Introducing DI-toolkit
DI-toolkit is a versatile and user-friendly utility package designed for the OpenDILab projects. It offers several helpful tools that enhance the functionalities for developers who work with data, logging, and documentation generation. This toolkit is widely beneficial for those who require a straightforward yet efficient toolkit to boost their project productivity.
Core Utilities
-
ditk.logging: This module offers an easy-to-use logging system. It has a similar interface to Python's native logging module. This means developers can adapt it into their existing projects by simply changing the import statement from
import logging
tofrom ditk import logging
. -
ditk.annotated: This is a script for generating annotated documentation, making it easier for developers to create clear and well-documented codebases. It can automatically generate HTML documents from Python source code.
-
ditk.tensorboard: A utility designed to extract and visualize data from TensorBoard log files. It includes a plotting utility,
ditk.tensorboard.plot
, which developers can use to create comprehensive visual reports from their data.
Installation
DI-toolkit is conveniently available via PyPI, allowing users to install it directly using pip:
pip install DI-toolkit
Alternatively, users can install it from the latest source code on GitHub:
git clone https://github.com/opendilab/DI-toolkit.git
cd di-toolkit
pip install . --user
Getting Started
Logging with ditk.logging: Its functionality is nearly identical to Python's built-in logging, making it intuitive to use. For example:
from ditk import logging
if __name__ == '__main__':
logging.try_init_root(logging.INFO)
logging.info('This is info')
logging.warning('This is a warning with integer 233')

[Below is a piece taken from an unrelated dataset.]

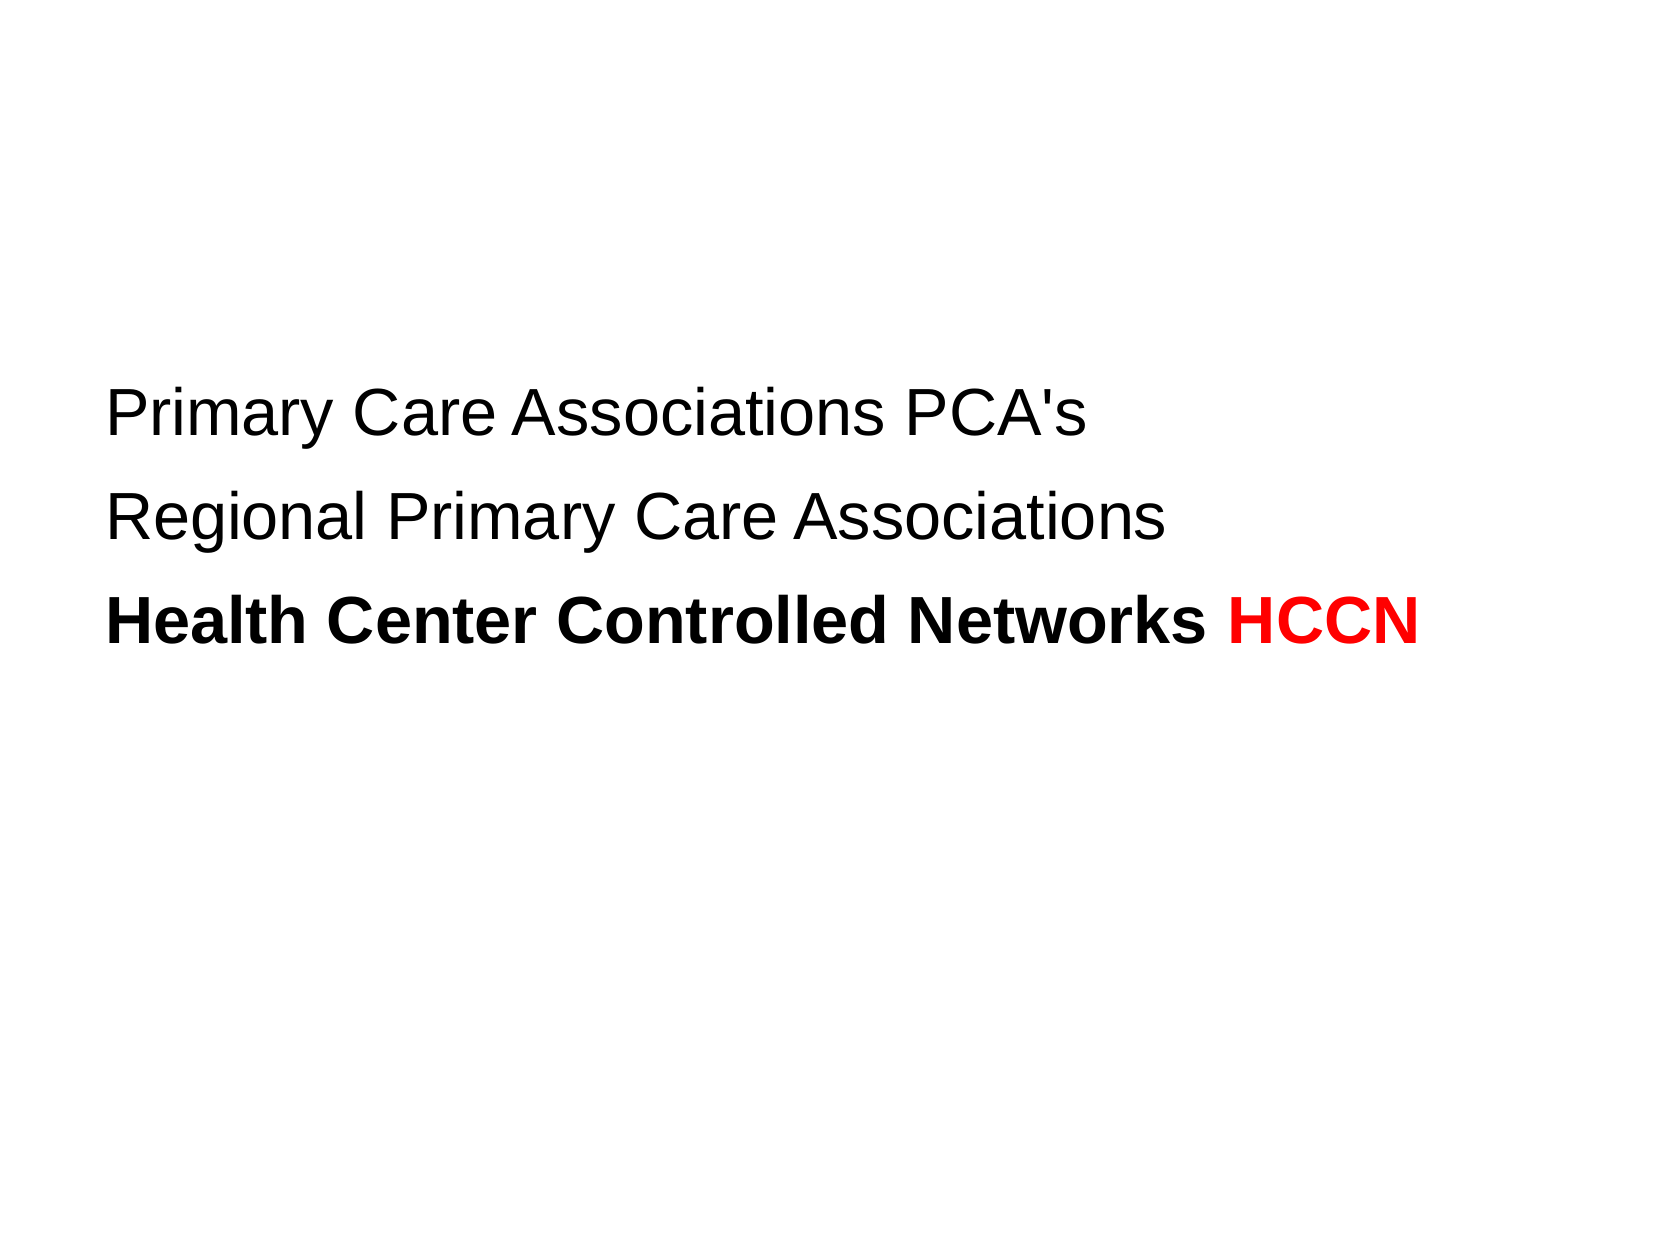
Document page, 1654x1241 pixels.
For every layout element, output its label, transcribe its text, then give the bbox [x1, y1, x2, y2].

list Primary Care Associations PCA's Regional Primary Care Associations Health Center Controlled Networks HCCN [87, 375, 1576, 1088]
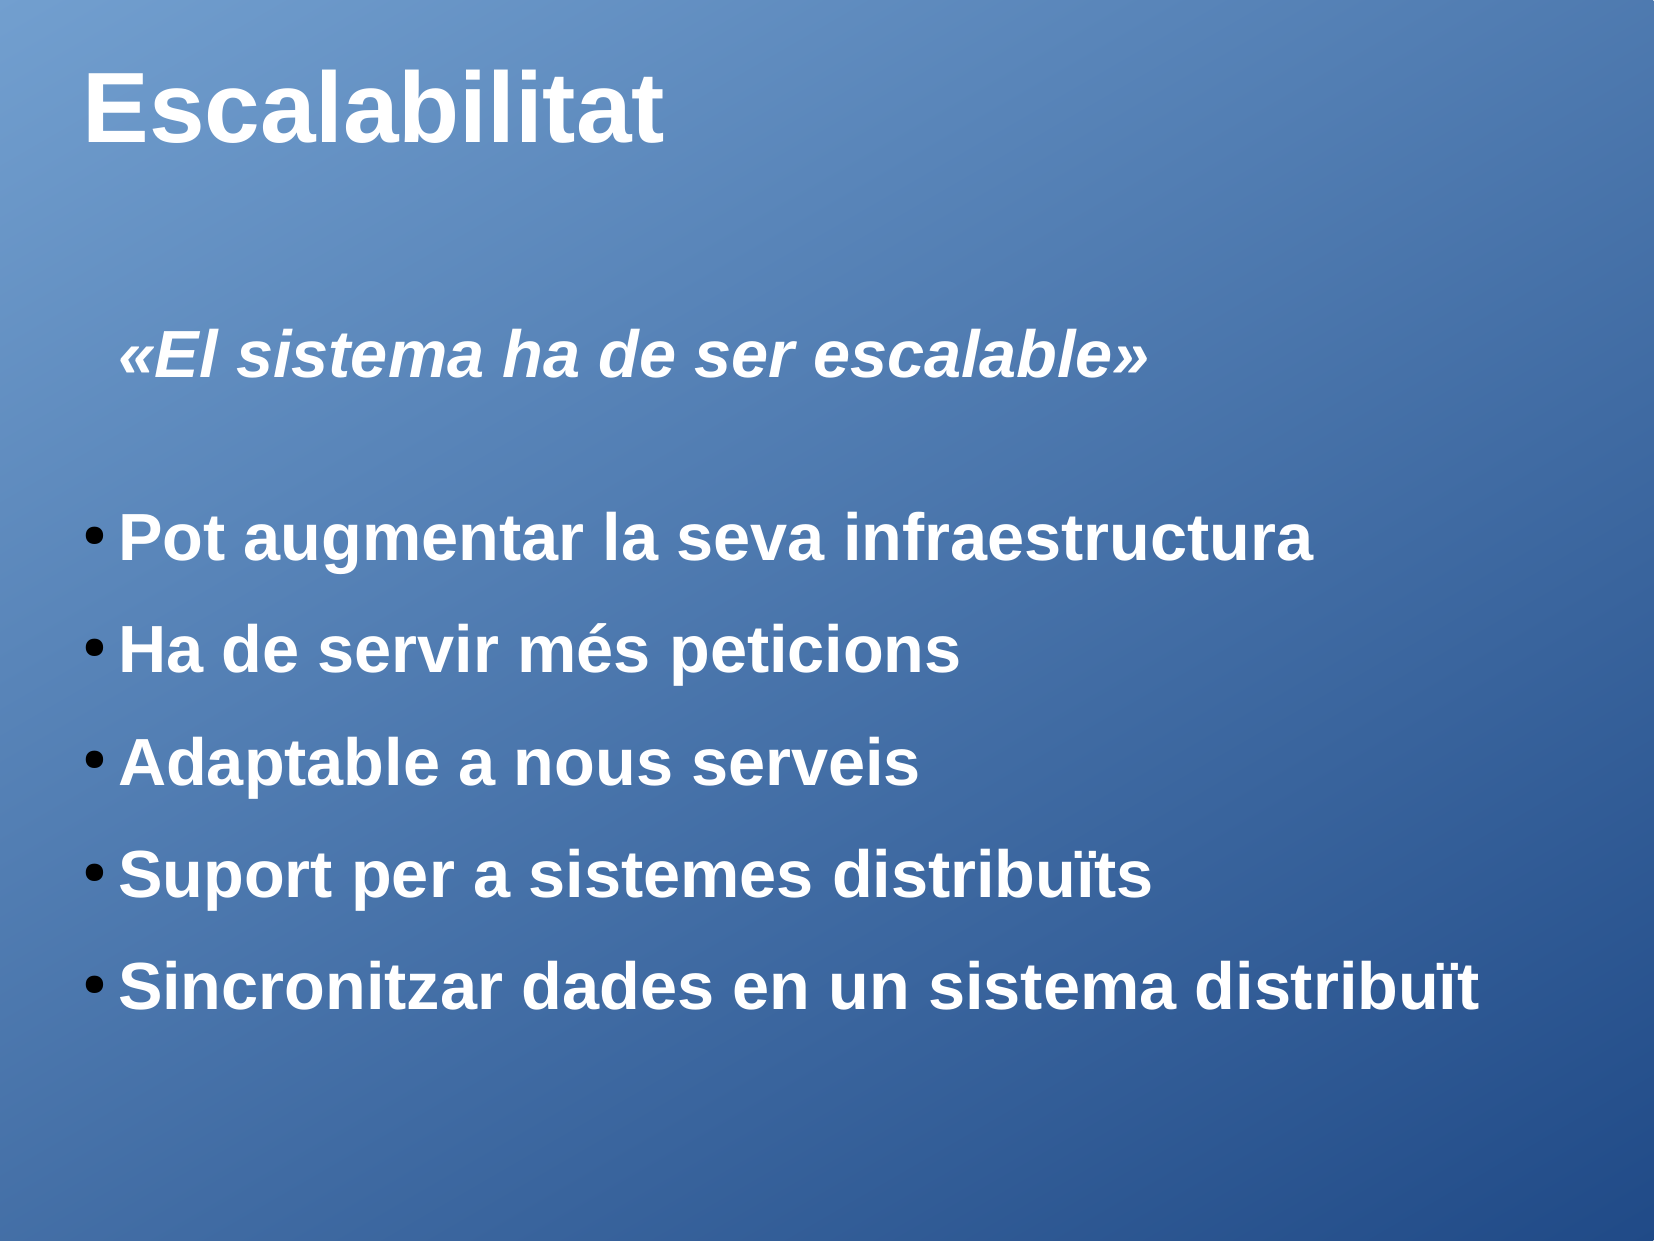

logging.error('This is an error with string \'233\'.')
try:
_ = 1 / 0
except ZeroDivisionError as err:
logging.exception(err)
Generating Documentation with ditk.annotated: This script facilitates the creation of detailed and stylistic HTML documentation directly from Python files. Users can utilize command line options to specify input files, output directories, and even document language:
python -m ditk.doc.annotated create -i ditk/doc/annotated/ppo.py -o my_doc/index.html -L zh
Plotting with ditk.tensorboard: Easily generate multi-seed multi-algorithm benchmark plots:
import matplotlib.pyplot as plt
import seaborn as sns
from ditk.tensorboard.plots import tb_create_range_plots
sns.set()
tb_create_range_plots(
'test/testfile/pong_tb', # directory of tensorboard log
xname='step',
yname='evaluator_step/reward_mean',
)
plt.show()
Contribution and License
DI-toolkit is open to contributions which are welcomed to enhance its logic and system designs. Contributors can refer to the project's CONTRIBUTING.md
for guidance. The toolkit is released under the Apache 2.0 license, ensuring it is free and open to use by the community.
This toolkit is an excellent resource for developers looking to streamline their workflow and improve the efficiency of their projects. Its simple installation process and set of easy-to-learn utilities make it a must-have for data scientists and developers alike.